Drilling: Any standard twist bit, even when used with battery-powered drills, will work. Carbide-tipped drill bits are recommended.
Typically, fiberglass can be fabricated and assembled in less time than their steel counterparts, resulting in substantial labor savings. On average, fiberglass is also one-third of the weight of steel, making it much easier to handle on the jobsite.
Cost-Effective: When assessing the cost of corrosion-resistant materials, fiberglass tends to be more cost-effective compared to specialty metals that are traditionally used, such as 304 or 316 Stainless Steel. Fiberglass does not require any regular maintenance to maintain its integrity. When a galvanized component is replaced once, its cost far outweighs the expense of an initial installation with fiberglass.
Durability: The combination of resins used in fiberglass (PVC, polyester, vinyl ester, etc.) have the ability to handle high and low temperatures, chemical exposures, and static loads. When designing a corrosion-resistant system, maximum operating conditions should be considered. These “worst case” conditions will determine which type of materials are best suited for the application. The three “worst case” operating conditions are: temperature, chemical environment, and loading.
Temperature Range: Different materials cover distinct temperature ranges (see chart below). Materials should be chosen that meet or exceed the minimum and maximum temperatures for the application. Continual exposure to elevated temperatures reduces the strength of plastics and glass reinforced fiberglass. Actual resin test data confirms that a 50% reduction in strength occurs at extreme high temperature levels.
Chemical Resistance: Each resin family has its own specifications regarding its performance against different environmental chemicals. “Best case” exposure is considered to be less severe contact such as spills, splashes, and vapor condensate. “Worst case” exposure can be classified as immersion for a 24-hour period. The chart below is an example of chemical tolerances of different fiberglass compounds using Aickinstrut material system.

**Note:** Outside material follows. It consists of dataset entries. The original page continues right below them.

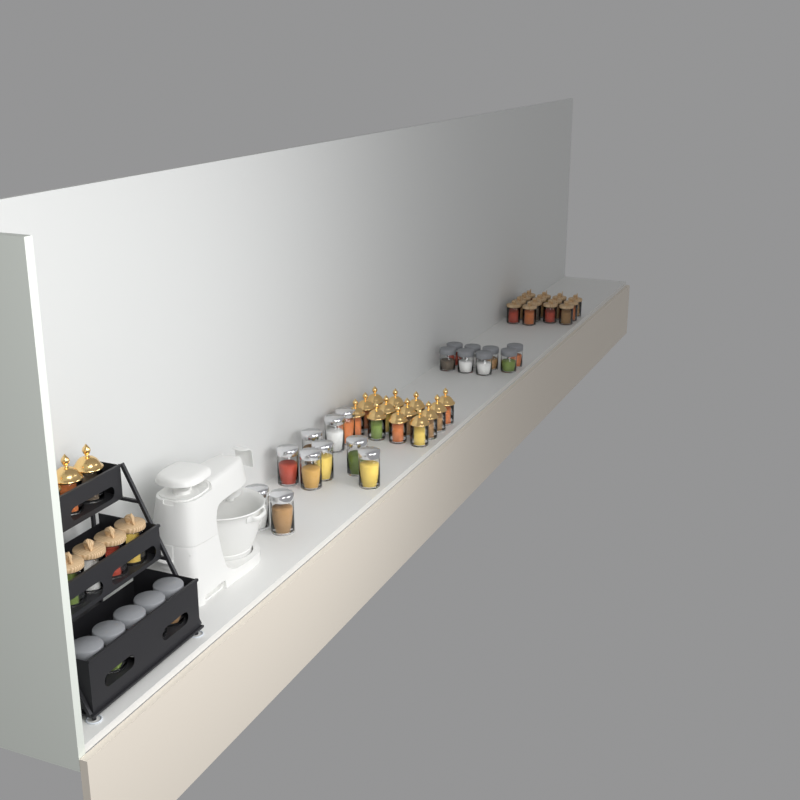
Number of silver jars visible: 10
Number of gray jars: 13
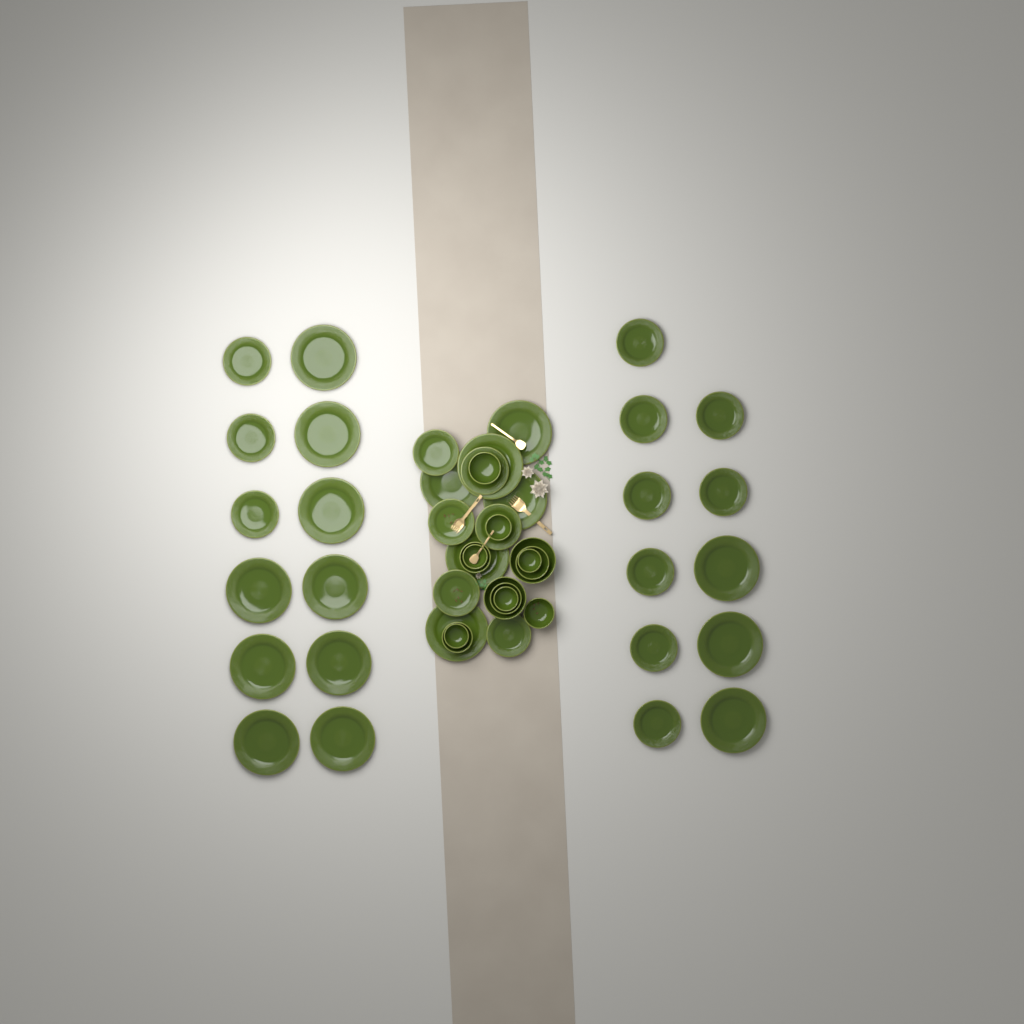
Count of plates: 35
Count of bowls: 13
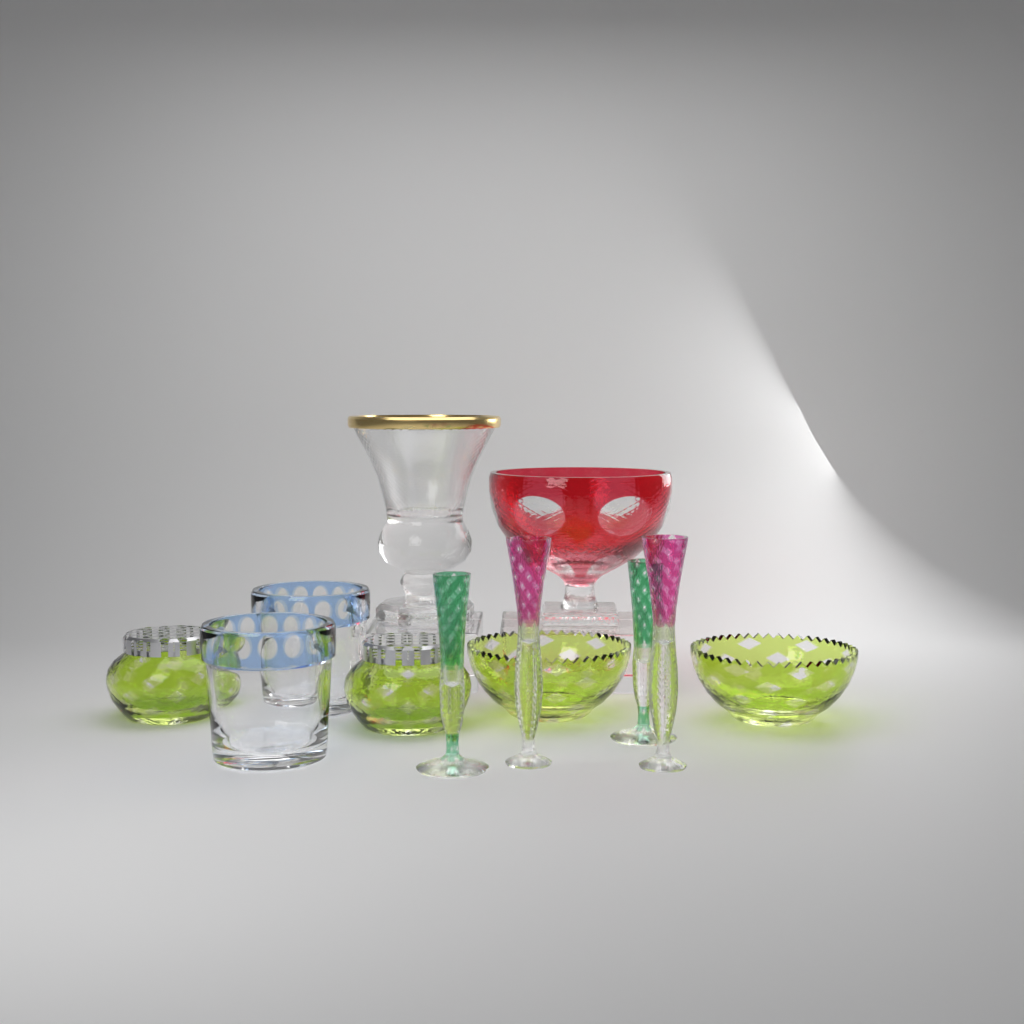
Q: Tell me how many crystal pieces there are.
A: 12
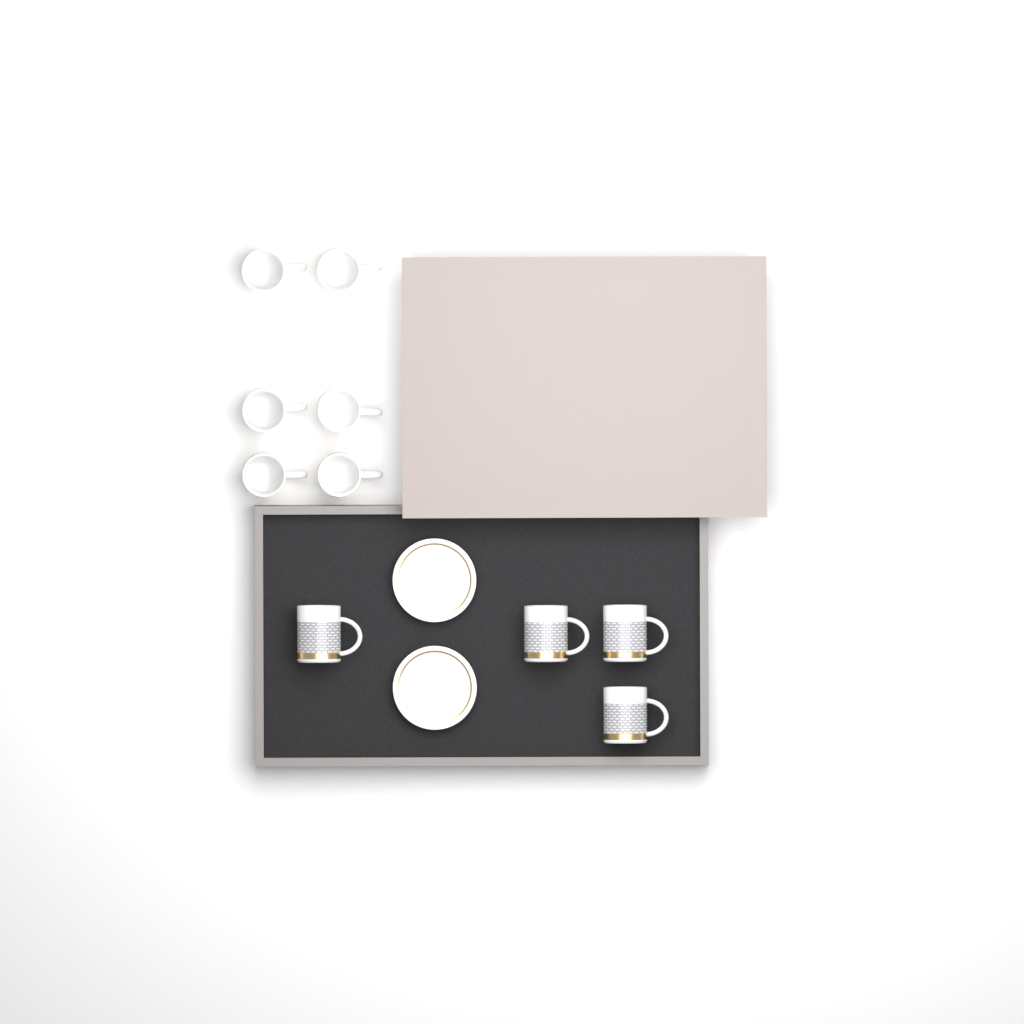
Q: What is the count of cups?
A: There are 10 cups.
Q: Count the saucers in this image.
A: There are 2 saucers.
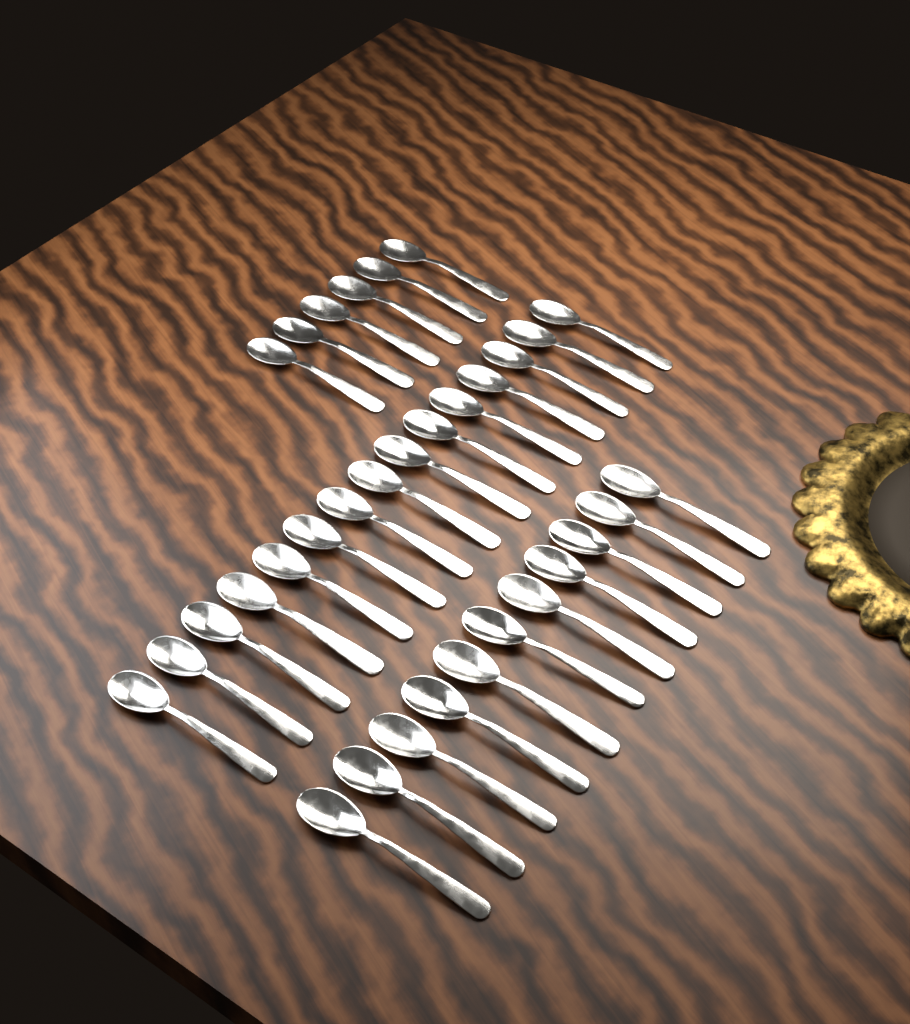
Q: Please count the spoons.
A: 32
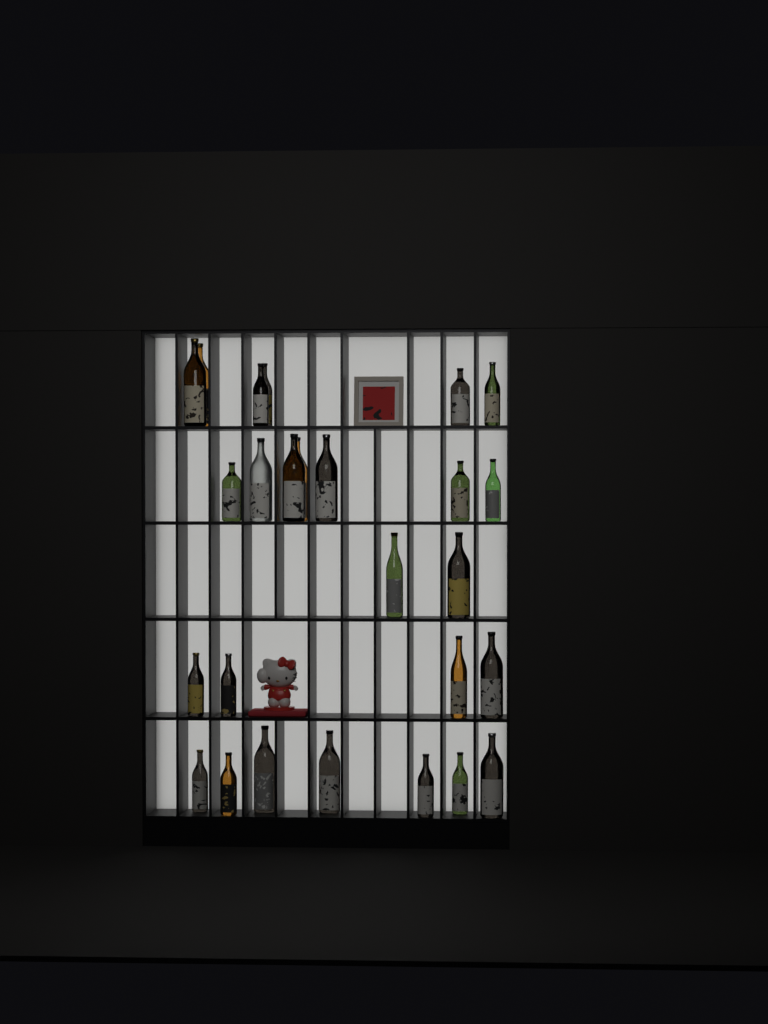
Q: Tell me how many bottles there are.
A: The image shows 26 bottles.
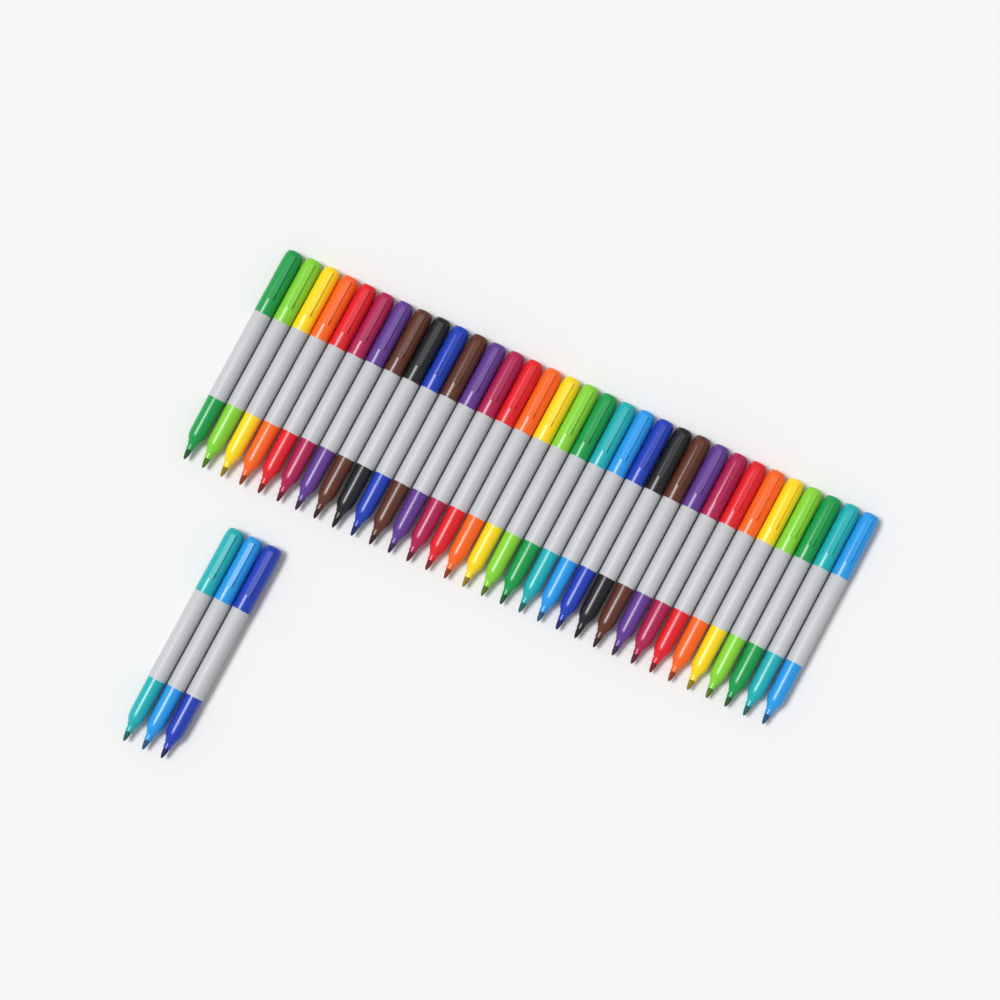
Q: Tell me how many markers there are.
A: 35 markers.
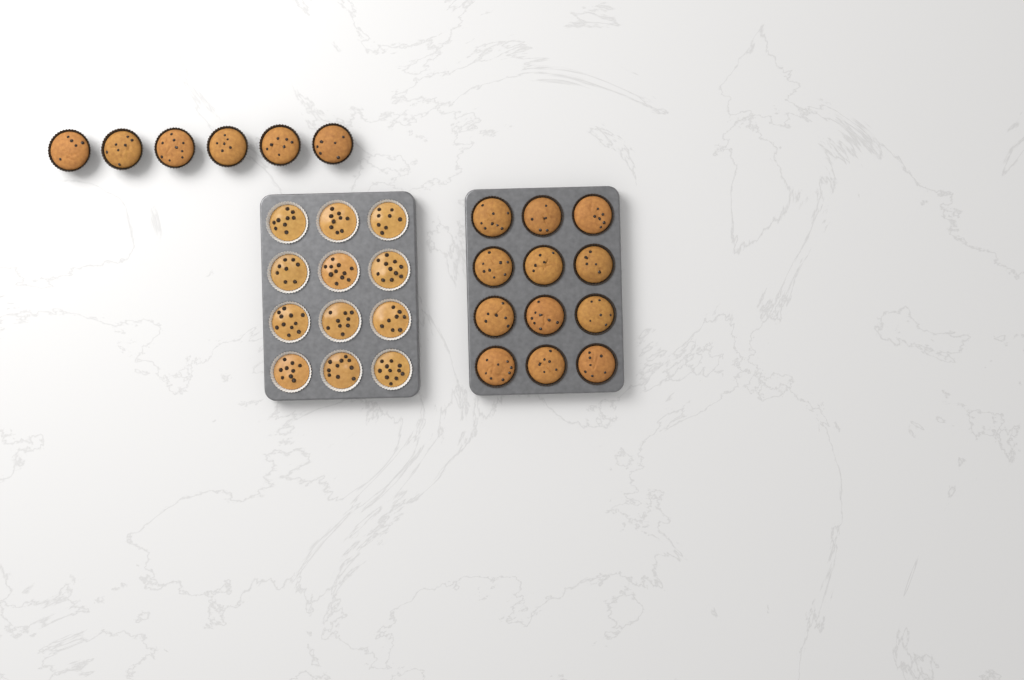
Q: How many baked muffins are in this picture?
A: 18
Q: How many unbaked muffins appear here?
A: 12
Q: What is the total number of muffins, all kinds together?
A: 30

The strength of fiberglass comes not only from the materials in which it is made, but also its manufacturing process, known as pultrusion. Pultrusion creates consistent cross-sections of material made by reinforcing a polymer resin (usually polyester or vinyl ester resin) with multiple strands of glass filament and alternating layers of glass mat.
The glass is drawn through the liquid resin, which coats and saturates the fibers. The combination of resin and glass is then continuously guided and pulled (pultruded) through a heated die that determines the shape of the component. In the die, the resin is cured to form a permanent, reinforced part which can be cut to a specific length. Since the hardened fiberglass pultrusion is reinforced with an internal arrangement of permanently bonded continuous glass fibers, it possesses great strength. In addition to strength, pultruded fiberglass components exhibit exceptional corrosion resistance. This attribute makes fiberglass the material of choice for many harsh applications.
The top glass types are made of polyester and vinyl-ester, with the vinyl-ester resin system being approximately 20% stronger and providing better corrosion resistance than polyester. Both resin systems are flame retardant, conform to ASTME84, Class 1 flame rating, and are self-extinguishing per the requirements of UL94V-0. Polyester channels are color-coded gray and the vinyl ester channels are color-coded beige.
Conclusion – Wire and cable systems often reside in hostile corrosive environments. Careful consideration should be given when identifying corrosive elements in the environment and choosing cable management and structural support materials accordingly. As a general rule of thumb, consider UL and NEMA ratings, UV resistance, and flammability testing. If you don’t know the right material or risks to avoid, contact a cable management system manufacturer to help you choose the right materials for the application.